- _Data items_:
☆ ☆ ☆

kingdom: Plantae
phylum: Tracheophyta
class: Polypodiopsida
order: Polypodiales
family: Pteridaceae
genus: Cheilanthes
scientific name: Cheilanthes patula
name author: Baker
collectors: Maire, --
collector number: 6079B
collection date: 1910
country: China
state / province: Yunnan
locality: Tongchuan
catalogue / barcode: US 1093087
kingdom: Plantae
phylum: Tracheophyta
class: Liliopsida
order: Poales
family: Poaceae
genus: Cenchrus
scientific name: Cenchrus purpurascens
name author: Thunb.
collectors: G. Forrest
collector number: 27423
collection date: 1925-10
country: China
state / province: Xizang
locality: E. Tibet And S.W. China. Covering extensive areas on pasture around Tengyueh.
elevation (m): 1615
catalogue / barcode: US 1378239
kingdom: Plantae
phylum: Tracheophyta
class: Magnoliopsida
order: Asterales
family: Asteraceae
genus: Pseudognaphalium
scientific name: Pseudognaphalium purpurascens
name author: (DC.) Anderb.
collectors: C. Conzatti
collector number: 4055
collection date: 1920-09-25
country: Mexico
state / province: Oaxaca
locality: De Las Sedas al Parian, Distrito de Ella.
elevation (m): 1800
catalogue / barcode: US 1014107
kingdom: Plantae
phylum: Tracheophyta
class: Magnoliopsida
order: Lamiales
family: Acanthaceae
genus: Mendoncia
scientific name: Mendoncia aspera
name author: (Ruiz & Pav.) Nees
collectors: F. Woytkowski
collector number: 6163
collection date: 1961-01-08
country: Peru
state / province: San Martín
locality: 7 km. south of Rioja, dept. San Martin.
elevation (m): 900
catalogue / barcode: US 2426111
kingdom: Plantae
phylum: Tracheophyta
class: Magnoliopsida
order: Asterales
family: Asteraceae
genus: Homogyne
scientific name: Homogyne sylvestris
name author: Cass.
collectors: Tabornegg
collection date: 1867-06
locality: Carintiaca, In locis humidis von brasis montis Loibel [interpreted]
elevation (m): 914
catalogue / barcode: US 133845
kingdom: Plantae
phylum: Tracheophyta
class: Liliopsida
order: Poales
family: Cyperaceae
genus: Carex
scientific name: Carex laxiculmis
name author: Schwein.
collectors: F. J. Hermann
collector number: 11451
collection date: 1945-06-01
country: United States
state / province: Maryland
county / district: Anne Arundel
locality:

☆ ☆ ☆

Please update the items above so that each "collection date" becomes "date collected", with everything else left unchanged.

kingdom: Plantae
phylum: Tracheophyta
class: Polypodiopsida
order: Polypodiales
family: Pteridaceae
genus: Cheilanthes
scientific name: Cheilanthes patula
name author: Baker
collectors: Maire, --
collector number: 6079B
date collected: 1910
country: China
state / province: Yunnan
locality: Tongchuan
catalogue / barcode: US 1093087
kingdom: Plantae
phylum: Tracheophyta
class: Liliopsida
order: Poales
family: Poaceae
genus: Cenchrus
scientific name: Cenchrus purpurascens
name author: Thunb.
collectors: G. Forrest
collector number: 27423
date collected: 1925-10
country: China
state / province: Xizang
locality: E. Tibet And S.W. China. Covering extensive areas on pasture around Tengyueh.
elevation (m): 1615
catalogue / barcode: US 1378239
kingdom: Plantae
phylum: Tracheophyta
class: Magnoliopsida
order: Asterales
family: Asteraceae
genus: Pseudognaphalium
scientific name: Pseudognaphalium purpurascens
name author: (DC.) Anderb.
collectors: C. Conzatti
collector number: 4055
date collected: 1920-09-25
country: Mexico
state / province: Oaxaca
locality: De Las Sedas al Parian, Distrito de Ella.
elevation (m): 1800
catalogue / barcode: US 1014107
kingdom: Plantae
phylum: Tracheophyta
class: Magnoliopsida
order: Lamiales
family: Acanthaceae
genus: Mendoncia
scientific name: Mendoncia aspera
name author: (Ruiz & Pav.) Nees
collectors: F. Woytkowski
collector number: 6163
date collected: 1961-01-08
country: Peru
state / province: San Martín
locality: 7 km. south of Rioja, dept. San Martin.
elevation (m): 900
catalogue / barcode: US 2426111
kingdom: Plantae
phylum: Tracheophyta
class: Magnoliopsida
order: Asterales
family: Asteraceae
genus: Homogyne
scientific name: Homogyne sylvestris
name author: Cass.
collectors: Tabornegg
date collected: 1867-06
locality: Carintiaca, In locis humidis von brasis montis Loibel [interpreted]
elevation (m): 914
catalogue / barcode: US 133845
kingdom: Plantae
phylum: Tracheophyta
class: Liliopsida
order: Poales
family: Cyperaceae
genus: Carex
scientific name: Carex laxiculmis
name author: Schwein.
collectors: F. J. Hermann
collector number: 11451
date collected: 1945-06-01
country: United States
state / province: Maryland
county / district: Anne Arundel
locality:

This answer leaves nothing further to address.